Elric dropped to his rear, lungs heaving, his face streaked with disbelief. I jogged over and sat down beside him, the sand warm under my palms. His chest rose and fell like a bellows.
“Who won?” I asked, grinning despite the cut on my cheek.
He made a string of incoherent noises, a growl followed by several grumbles, before whatever pride or stubbornness in him left. “That one’s on you,” he said, finally.
I laughed, the sound a soft release. “What the heck was that? Felt like I was being read like a book.”
He wiped a hand across his mouth, breath rasping. “I should say that to you,” he said, the words unguarded. “Watching you move… it was like you were riding something. After I realized it, something started to—I don’t know, click, I guess. It’s hard to even tell what I was doing.”
I scrubbed my sleeve over my face, the cuts already disappearing, ignoring his ability to learn and adjust so quickly. “You never finished earlier,” I reminded him.
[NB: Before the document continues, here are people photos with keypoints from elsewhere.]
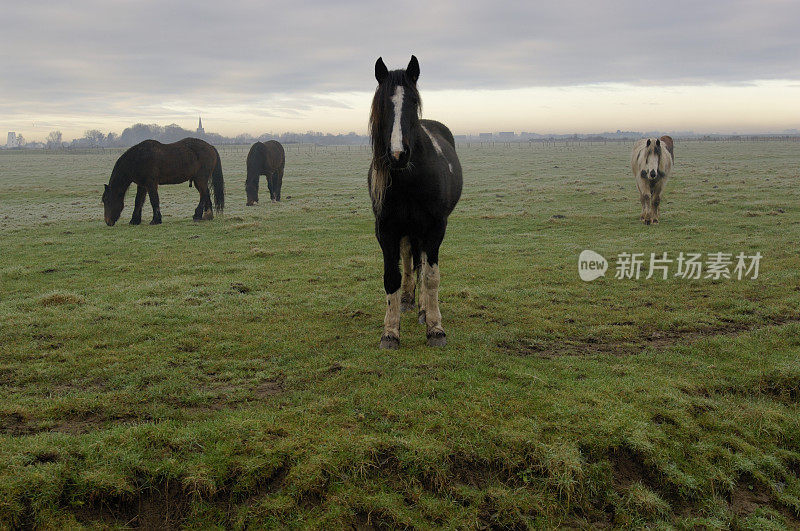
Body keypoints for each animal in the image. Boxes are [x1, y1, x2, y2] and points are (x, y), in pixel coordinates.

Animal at [368, 56, 462, 352]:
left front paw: (435, 328)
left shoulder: (435, 228)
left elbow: (431, 277)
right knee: (409, 263)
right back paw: (409, 302)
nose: (398, 154)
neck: (408, 177)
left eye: (412, 101)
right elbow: (392, 277)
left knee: (421, 266)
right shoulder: (386, 230)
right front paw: (390, 332)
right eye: (383, 103)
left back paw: (422, 310)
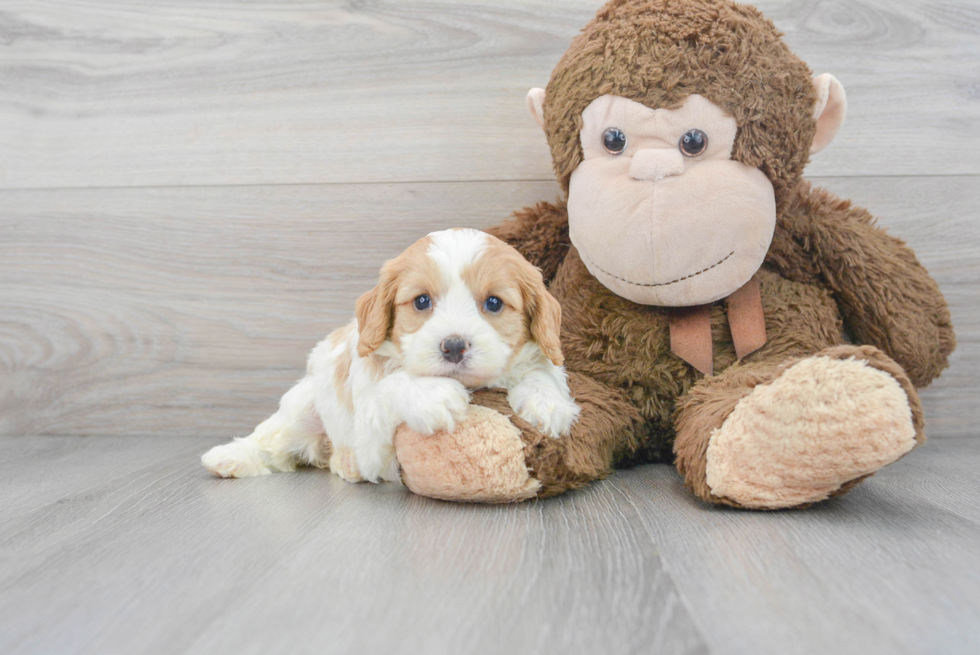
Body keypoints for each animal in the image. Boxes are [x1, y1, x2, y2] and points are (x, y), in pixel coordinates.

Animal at [202, 228, 580, 484]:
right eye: (422, 301)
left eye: (494, 303)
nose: (454, 346)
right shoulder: (371, 438)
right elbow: (391, 386)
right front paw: (432, 395)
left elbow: (543, 372)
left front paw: (546, 404)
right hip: (302, 407)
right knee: (272, 437)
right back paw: (230, 456)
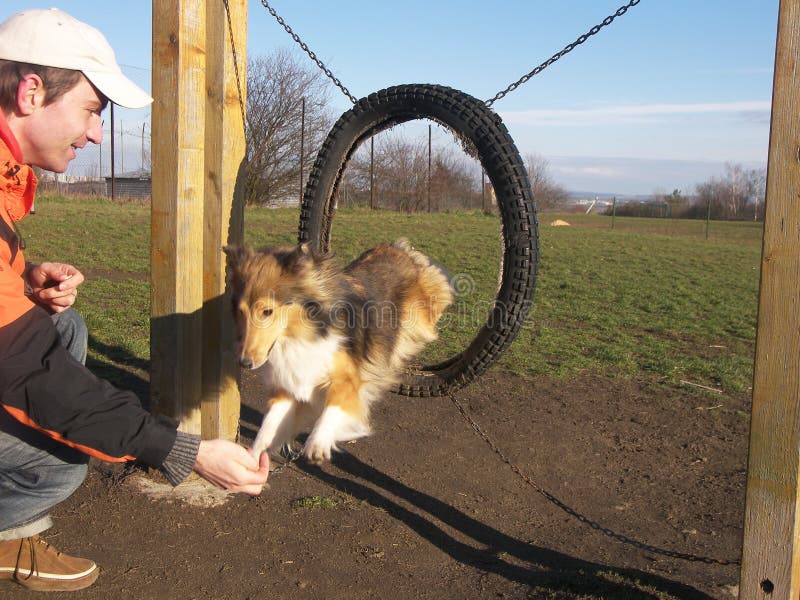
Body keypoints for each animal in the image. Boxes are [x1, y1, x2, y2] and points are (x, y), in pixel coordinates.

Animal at [222, 240, 454, 464]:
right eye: (239, 312)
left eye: (267, 311)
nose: (244, 363)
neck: (301, 335)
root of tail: (395, 248)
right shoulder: (288, 388)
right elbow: (268, 428)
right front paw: (249, 460)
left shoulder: (348, 380)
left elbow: (331, 409)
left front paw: (317, 443)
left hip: (423, 316)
Elric pushed himself up. His eyes were bright, as if the heat of the fight had burned away any hesitation. “Yeah. So, here’s the plan,” he said, a dangerous grin spreading. “Me, you, and Thea start taking down outlying towns. Bring down the royal authority outside the capital. Hit their supply lines, seize territory.”
The words came out quickly, like he’d been dying to say them. “We spread our names. Move quickly. And repeat town after town, converting anyone along the way. I’m sure some will follow, and those who don’t, so be it.”
I let the idea land. “And we become targets,” I finished for him.
His laugh was low. He nodded. “And the one’s here should be mostly ignored,” he said. “Besides, what other choice do we have?”
We sat there, two figures on a black shore. “So, we start a campaign to draw attention, recruit, and cause problems for the country.”
I flexed my fingers. My body didn’t feel beaten, but wired. “Recruitment,” I said at last, tasting the word.
Elric shrugged. “It’ll make preparing for your tournament an issue.”
He wasn’t wrong. Serith had advised us to go to her library, but I couldn’t really care less about it. I had my own methods of getting stronger. I could go when the danger to our family was reduced. The fights in the tournament were an unfortunate necessity, but I was gaining more confidence in my own strength to deal with them.
And that look she’d given me before too. There was something in it that struck me as odd. Not fear. When I had the image in my head, it felt more like… excitement?
Apart from that, I couldn't help but notice that Elric hadn’t used any of his usual pain-inducing abilities—focusing instead on his blades and fire. Then again, he hadn’t touched me physically… He couldn’t be that much stronger right?
“Let’s head back,” Elric said, clapping my back causing me to jump.